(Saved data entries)
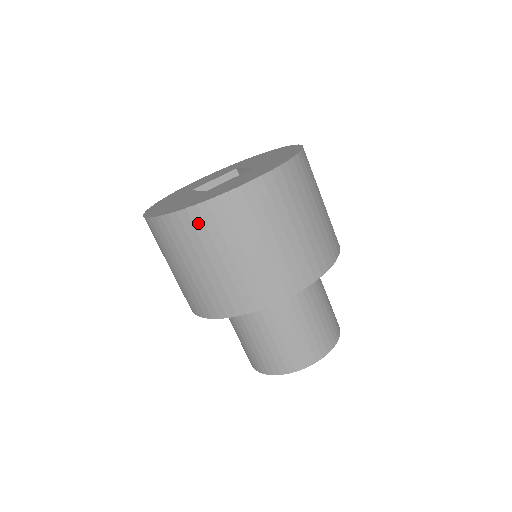
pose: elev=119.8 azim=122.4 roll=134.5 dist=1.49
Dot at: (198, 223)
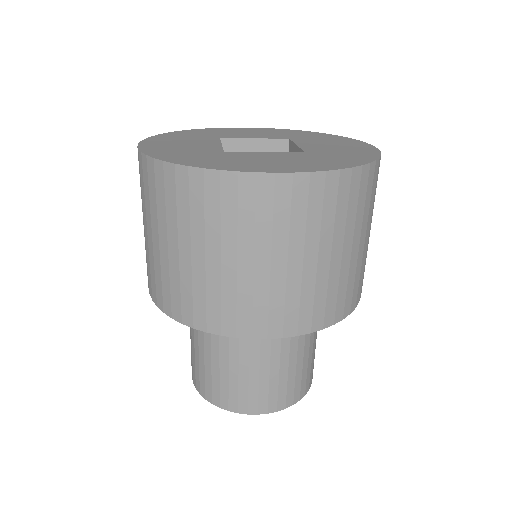
Dot at: (182, 191)
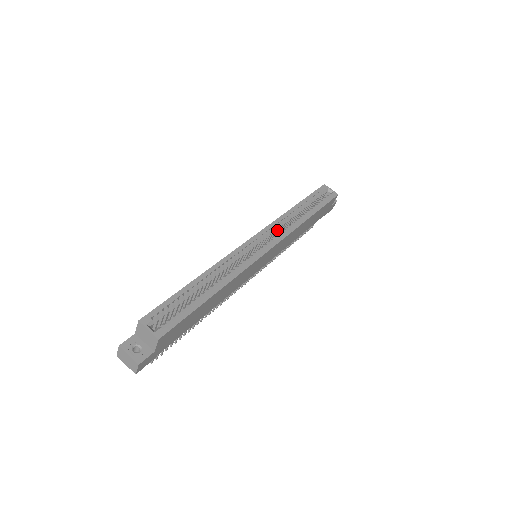
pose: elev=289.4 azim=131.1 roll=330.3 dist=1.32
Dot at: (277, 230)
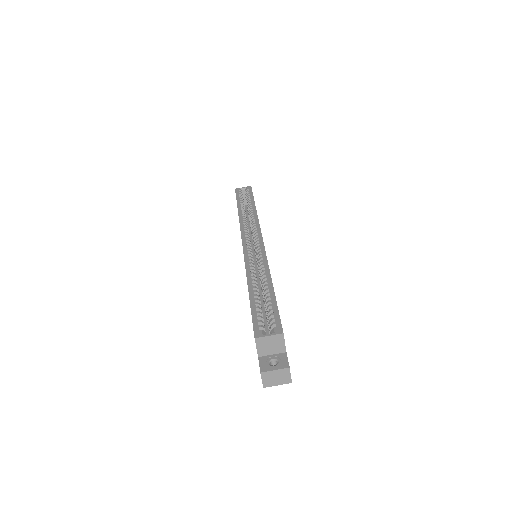
Dot at: (248, 230)
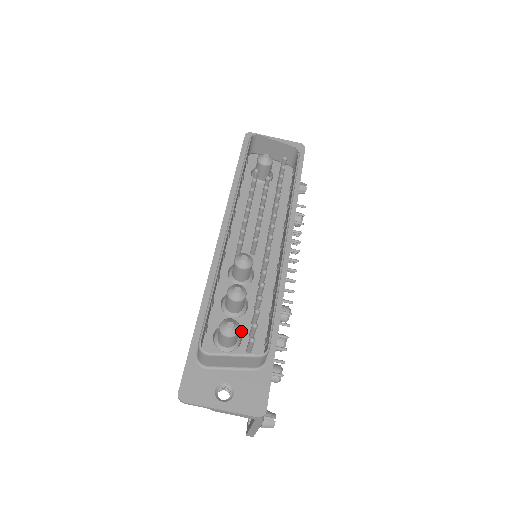
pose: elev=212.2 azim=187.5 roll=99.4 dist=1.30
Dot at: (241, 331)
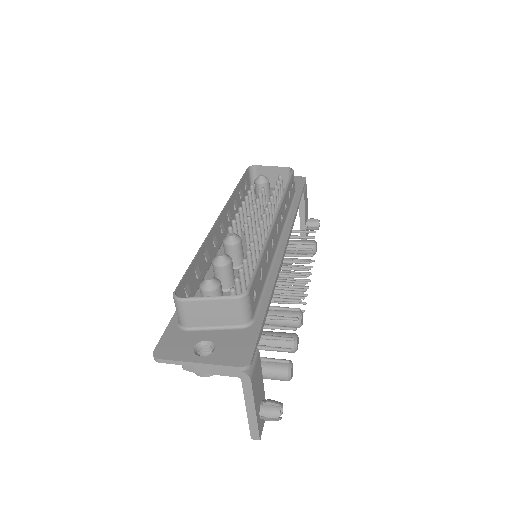
Dot at: occluded
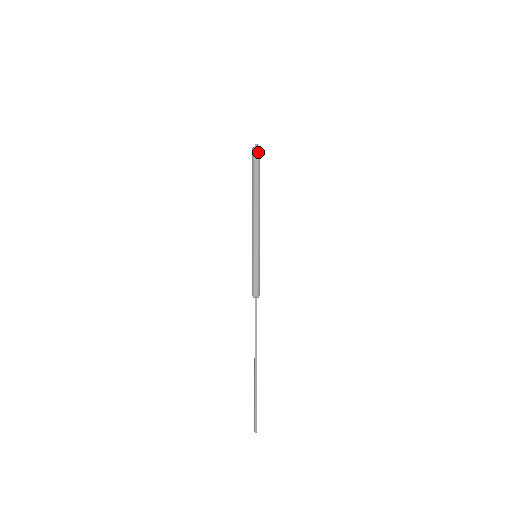
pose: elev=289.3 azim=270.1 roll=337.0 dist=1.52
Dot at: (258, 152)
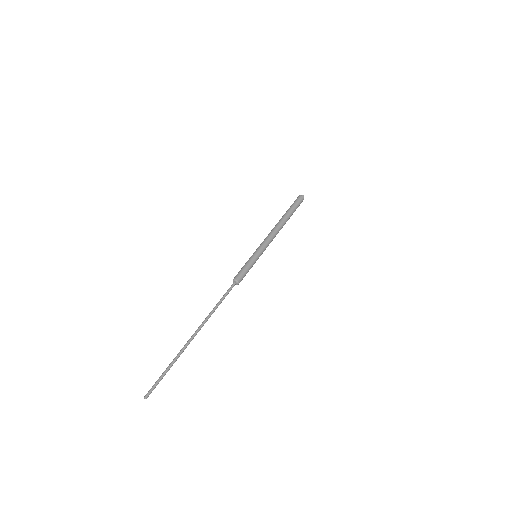
Dot at: (301, 198)
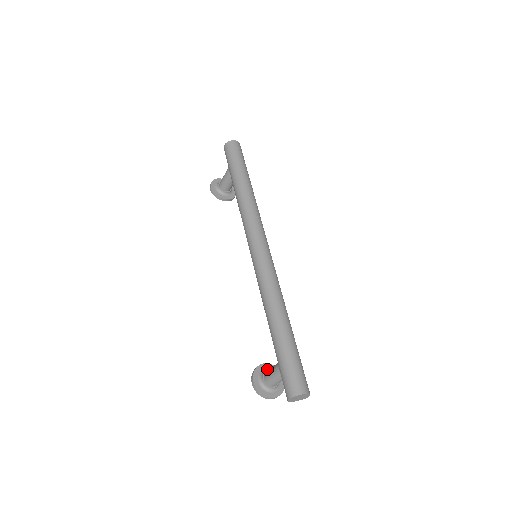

▸ **What is required**: Gather every line in the items above that contains the string "roll". Case counts.

▸ **Reply to the exercise**:
pose: elev=119.8 azim=122.4 roll=134.5 dist=1.49
pose: elev=289.4 azim=131.1 roll=330.3 dist=1.32
pose: elev=212.2 azim=187.5 roll=99.4 dist=1.30
pose: elev=289.3 azim=270.1 roll=337.0 dist=1.52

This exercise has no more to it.